→ Assigned task:
The data below should be printed in full, exactly, and without any of its images.

Circuit design data:

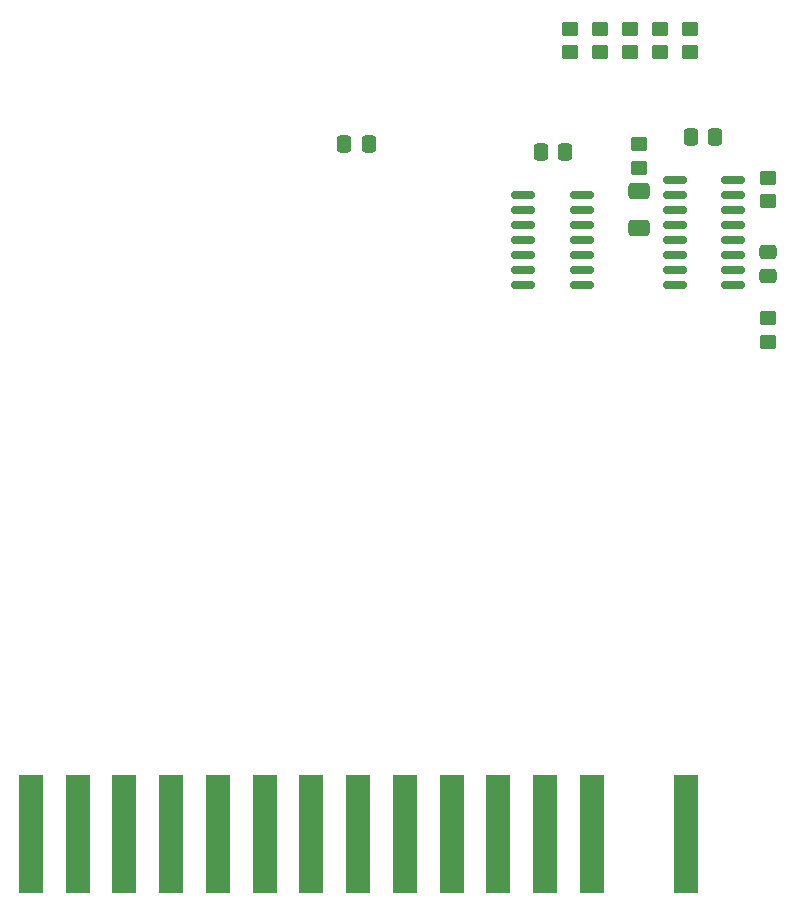
<source format=gbr>
G04 #@! TF.GenerationSoftware,KiCad,Pcbnew,8.0.2*
G04 #@! TF.CreationDate,2025-01-06T21:48:35+01:00*
G04 #@! TF.ProjectId,multicartridge-smd-top-dipswitch,6d756c74-6963-4617-9274-72696467652d,rev?*
G04 #@! TF.SameCoordinates,Original*
G04 #@! TF.FileFunction,Paste,Bot*
G04 #@! TF.FilePolarity,Positive*
%FSLAX46Y46*%
G04 Gerber Fmt 4.6, Leading zero omitted, Abs format (unit mm)*
G04 Created by KiCad (PCBNEW 8.0.2) date 2025-01-06 21:48:35*
%MOMM*%
%LPD*%
G01*
G04 APERTURE LIST*
G04 Aperture macros list*
%AMRoundRect*
0 Rectangle with rounded corners*
0 $1 Rounding radius*
0 $2 $3 $4 $5 $6 $7 $8 $9 X,Y pos of 4 corners*
0 Add a 4 corners polygon primitive as box body*
4,1,4,$2,$3,$4,$5,$6,$7,$8,$9,$2,$3,0*
0 Add four circle primitives for the rounded corners*
1,1,$1+$1,$2,$3*
1,1,$1+$1,$4,$5*
1,1,$1+$1,$6,$7*
1,1,$1+$1,$8,$9*
0 Add four rect primitives between the rounded corners*
20,1,$1+$1,$2,$3,$4,$5,0*
20,1,$1+$1,$4,$5,$6,$7,0*
20,1,$1+$1,$6,$7,$8,$9,0*
20,1,$1+$1,$8,$9,$2,$3,0*%
G04 Aperture macros list end*
%ADD10RoundRect,0.250000X-0.650000X0.412500X-0.650000X-0.412500X0.650000X-0.412500X0.650000X0.412500X0*%
%ADD11RoundRect,0.250000X-0.475000X0.337500X-0.475000X-0.337500X0.475000X-0.337500X0.475000X0.337500X0*%
%ADD12RoundRect,0.150000X0.825000X0.150000X-0.825000X0.150000X-0.825000X-0.150000X0.825000X-0.150000X0*%
%ADD13RoundRect,0.250000X0.450000X-0.350000X0.450000X0.350000X-0.450000X0.350000X-0.450000X-0.350000X0*%
%ADD14RoundRect,0.250000X-0.450000X0.350000X-0.450000X-0.350000X0.450000X-0.350000X0.450000X0.350000X0*%
%ADD15RoundRect,0.250000X-0.337500X-0.475000X0.337500X-0.475000X0.337500X0.475000X-0.337500X0.475000X0*%
%ADD16RoundRect,0.250000X0.337500X0.475000X-0.337500X0.475000X-0.337500X-0.475000X0.337500X-0.475000X0*%
%ADD17R,2.000000X10.000000*%
G04 APERTURE END LIST*
D10*
X106934000Y-84709000D03*
X106934000Y-87834000D03*
D11*
X117856000Y-89894500D03*
X117856000Y-91969500D03*
D12*
X102108000Y-85090000D03*
X102108000Y-86360000D03*
X102108000Y-87630000D03*
X102108000Y-88900000D03*
X102108000Y-90170000D03*
X102108000Y-91440000D03*
X102108000Y-92710000D03*
X97158000Y-92710000D03*
X97158000Y-91440000D03*
X97158000Y-90170000D03*
X97158000Y-88900000D03*
X97158000Y-87630000D03*
X97158000Y-86360000D03*
X97158000Y-85090000D03*
X114935000Y-83820000D03*
X114935000Y-85090000D03*
X114935000Y-86360000D03*
X114935000Y-87630000D03*
X114935000Y-88900000D03*
X114935000Y-90170000D03*
X114935000Y-91440000D03*
X114935000Y-92710000D03*
X109985000Y-92710000D03*
X109985000Y-91440000D03*
X109985000Y-90170000D03*
X109985000Y-88900000D03*
X109985000Y-87630000D03*
X109985000Y-86360000D03*
X109985000Y-85090000D03*
X109985000Y-83820000D03*
D13*
X101092000Y-73009000D03*
X101092000Y-71009000D03*
X103632000Y-73009000D03*
X103632000Y-71009000D03*
X106172000Y-73009000D03*
X106172000Y-71009000D03*
X108712000Y-73009000D03*
X108712000Y-71009000D03*
X111252000Y-73009000D03*
X111252000Y-71009000D03*
D14*
X117856000Y-95504000D03*
X117856000Y-97504000D03*
X106934000Y-80772000D03*
X106934000Y-82772000D03*
D13*
X117856000Y-85598000D03*
X117856000Y-83598000D03*
D15*
X98636000Y-81407000D03*
X100711000Y-81407000D03*
X111336000Y-80137000D03*
X113411000Y-80137000D03*
D16*
X84074000Y-80772000D03*
X81999000Y-80772000D03*
D17*
X55465000Y-139192000D03*
X59425000Y-139192000D03*
X63385000Y-139192000D03*
X67345000Y-139192000D03*
X71305000Y-139192000D03*
X75265000Y-139192000D03*
X79225000Y-139192000D03*
X83185000Y-139192000D03*
X87145000Y-139192000D03*
X91105000Y-139192000D03*
X95065000Y-139192000D03*
X99025000Y-139192000D03*
X102985000Y-139192000D03*
X110905000Y-139192000D03*
M02*

</source>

→ Reply:
<source format=gbr>
G04 #@! TF.GenerationSoftware,KiCad,Pcbnew,8.0.2*
G04 #@! TF.CreationDate,2025-01-06T21:48:35+01:00*
G04 #@! TF.ProjectId,multicartridge-smd-top-dipswitch,6d756c74-6963-4617-9274-72696467652d,rev?*
G04 #@! TF.SameCoordinates,Original*
G04 #@! TF.FileFunction,Paste,Bot*
G04 #@! TF.FilePolarity,Positive*
%FSLAX46Y46*%
G04 Gerber Fmt 4.6, Leading zero omitted, Abs format (unit mm)*
G04 Created by KiCad (PCBNEW 8.0.2) date 2025-01-06 21:48:35*
%MOMM*%
%LPD*%
G01*
G04 APERTURE LIST*
G04 Aperture macros list*
%AMRoundRect*
0 Rectangle with rounded corners*
0 $1 Rounding radius*
0 $2 $3 $4 $5 $6 $7 $8 $9 X,Y pos of 4 corners*
0 Add a 4 corners polygon primitive as box body*
4,1,4,$2,$3,$4,$5,$6,$7,$8,$9,$2,$3,0*
0 Add four circle primitives for the rounded corners*
1,1,$1+$1,$2,$3*
1,1,$1+$1,$4,$5*
1,1,$1+$1,$6,$7*
1,1,$1+$1,$8,$9*
0 Add four rect primitives between the rounded corners*
20,1,$1+$1,$2,$3,$4,$5,0*
20,1,$1+$1,$4,$5,$6,$7,0*
20,1,$1+$1,$6,$7,$8,$9,0*
20,1,$1+$1,$8,$9,$2,$3,0*%
G04 Aperture macros list end*
%ADD10RoundRect,0.250000X-0.650000X0.412500X-0.650000X-0.412500X0.650000X-0.412500X0.650000X0.412500X0*%
%ADD11RoundRect,0.250000X-0.475000X0.337500X-0.475000X-0.337500X0.475000X-0.337500X0.475000X0.337500X0*%
%ADD12RoundRect,0.150000X0.825000X0.150000X-0.825000X0.150000X-0.825000X-0.150000X0.825000X-0.150000X0*%
%ADD13RoundRect,0.250000X0.450000X-0.350000X0.450000X0.350000X-0.450000X0.350000X-0.450000X-0.350000X0*%
%ADD14RoundRect,0.250000X-0.450000X0.350000X-0.450000X-0.350000X0.450000X-0.350000X0.450000X0.350000X0*%
%ADD15RoundRect,0.250000X-0.337500X-0.475000X0.337500X-0.475000X0.337500X0.475000X-0.337500X0.475000X0*%
%ADD16RoundRect,0.250000X0.337500X0.475000X-0.337500X0.475000X-0.337500X-0.475000X0.337500X-0.475000X0*%
%ADD17R,2.000000X10.000000*%
G04 APERTURE END LIST*
D10*
X106934000Y-84709000D03*
X106934000Y-87834000D03*
D11*
X117856000Y-89894500D03*
X117856000Y-91969500D03*
D12*
X102108000Y-85090000D03*
X102108000Y-86360000D03*
X102108000Y-87630000D03*
X102108000Y-88900000D03*
X102108000Y-90170000D03*
X102108000Y-91440000D03*
X102108000Y-92710000D03*
X97158000Y-92710000D03*
X97158000Y-91440000D03*
X97158000Y-90170000D03*
X97158000Y-88900000D03*
X97158000Y-87630000D03*
X97158000Y-86360000D03*
X97158000Y-85090000D03*
X114935000Y-83820000D03*
X114935000Y-85090000D03*
X114935000Y-86360000D03*
X114935000Y-87630000D03*
X114935000Y-88900000D03*
X114935000Y-90170000D03*
X114935000Y-91440000D03*
X114935000Y-92710000D03*
X109985000Y-92710000D03*
X109985000Y-91440000D03*
X109985000Y-90170000D03*
X109985000Y-88900000D03*
X109985000Y-87630000D03*
X109985000Y-86360000D03*
X109985000Y-85090000D03*
X109985000Y-83820000D03*
D13*
X101092000Y-73009000D03*
X101092000Y-71009000D03*
X103632000Y-73009000D03*
X103632000Y-71009000D03*
X106172000Y-73009000D03*
X106172000Y-71009000D03*
X108712000Y-73009000D03*
X108712000Y-71009000D03*
X111252000Y-73009000D03*
X111252000Y-71009000D03*
D14*
X117856000Y-95504000D03*
X117856000Y-97504000D03*
X106934000Y-80772000D03*
X106934000Y-82772000D03*
D13*
X117856000Y-85598000D03*
X117856000Y-83598000D03*
D15*
X98636000Y-81407000D03*
X100711000Y-81407000D03*
X111336000Y-80137000D03*
X113411000Y-80137000D03*
D16*
X84074000Y-80772000D03*
X81999000Y-80772000D03*
D17*
X55465000Y-139192000D03*
X59425000Y-139192000D03*
X63385000Y-139192000D03*
X67345000Y-139192000D03*
X71305000Y-139192000D03*
X75265000Y-139192000D03*
X79225000Y-139192000D03*
X83185000Y-139192000D03*
X87145000Y-139192000D03*
X91105000Y-139192000D03*
X95065000Y-139192000D03*
X99025000Y-139192000D03*
X102985000Y-139192000D03*
X110905000Y-139192000D03*
M02*

</source>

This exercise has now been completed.